L’année révolue, & avant l’hiver, on lèvera les jeunes plants avec toutes leurs racines adhérentes à la terre, s’il se peut, & on les portera dans une pépinière au nord, ou dans un lieu assez ombragé par des arbres. La distance d’un plan à un autre doit être de douze à quinze pouces.

On le multiplie encore par marcottes & par boutures.

L’if, par la multiplicité de ses racines, détruit les plantes de son voisinage. Je sais par expérience, que des arbres fruitiers plantés dans le terrain d’où l’on avoit arraché les ifs qui le couvroient, y ont très-mal réussi pendant plus de vingt, ans ; on n’a pas cessé d’en replanter de nouveaux, & la masse totale est foible & languissante. Il auroit fallu renouveler ce terrain, & c’est ce qu’on n’a pas fait.

Les auteurs ne sont point d’accord sur les propriétés médicinales de l’if. Les continuateurs de la matière médicale de M. Geoffroy, cherchent à justifier l’if, malgré l’opinion des anciens, des qualités délétères qu’ils lui supposoient. Nous avons vu, disent-ils, plusieurs fois des enfans manger des baies d’if au jardin du roi à Paris, sans aucun mauvais retour. Dioscoride dit que celui qui naît en Italie & dans la Gaule narbonnoise est venimeux, tandis que celui qui naît dans d’autres pays ne l’est pas. Cette différence dans les qualités de certaines plantes est très-sensible, suivant les climats où elles végètent : l’état de la vigne est très-actif dans les provinces du midi, & très-peu dans celles du nord ; la différence même est sensible de l’été à l’hiver.

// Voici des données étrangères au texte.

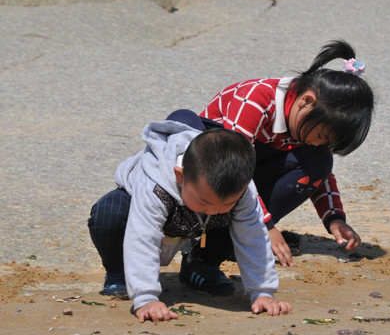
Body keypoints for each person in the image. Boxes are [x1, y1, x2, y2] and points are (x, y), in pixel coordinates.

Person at [173, 39, 374, 294]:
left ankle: (219, 250)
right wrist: (266, 226)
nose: (320, 142)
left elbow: (321, 175)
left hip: (245, 185)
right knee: (244, 177)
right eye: (322, 136)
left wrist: (334, 218)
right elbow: (234, 169)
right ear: (307, 101)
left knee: (320, 160)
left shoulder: (305, 123)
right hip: (208, 187)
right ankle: (201, 257)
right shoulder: (254, 100)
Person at [88, 111, 291, 322]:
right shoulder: (154, 181)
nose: (214, 210)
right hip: (148, 211)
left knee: (243, 220)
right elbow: (141, 237)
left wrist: (263, 292)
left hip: (200, 225)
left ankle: (200, 266)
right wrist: (146, 298)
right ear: (180, 175)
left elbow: (252, 236)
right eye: (205, 202)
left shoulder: (242, 186)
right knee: (109, 212)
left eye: (227, 203)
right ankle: (119, 274)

M. Paulet, médecin de la faculté de Paris, dans un Traité des maladies épizootiques, rapporte, d’après l’assertion du célèbre Haller, qui est sûrement d’un grand poids, que les feuilles de l’if ont été souvent funestes aux vaches & aux chèvres qui en avoient brouté. Qui nous sortira donc de cette indécision funeste, puisqu’il s’agit de la vie ou de la mort ? La vérité du fait ne peut, je pense, être révoquée en doute ; mais elle tient à quelques circonstances qu’on n’a point assez examinées. La société royale de médecine, seule, est dans le cas de reprendre tout ce qui a été écrit sur les propriétés des plantes ; chacun de ses membres examineroit avec soin une famille, ainsi que M. Paulet l’a fait pour celle des champignons ; enfin, sous peu d’années on sauroit décidément à quoi s’en tenir. M. Vitet, dans sa Pharmacopée de Lyon, & avant lui, l’illustre von-Linné, ont déjà fixé les opinions sur les propriétés qu’on attribuoit à certaines plantes, mais cela ne suffit pas encore. Puisse la société royale de médecine, qui sacrifie tous ses momens au bien public, prendre en considération un travail digne de son zèle & de ses lumières.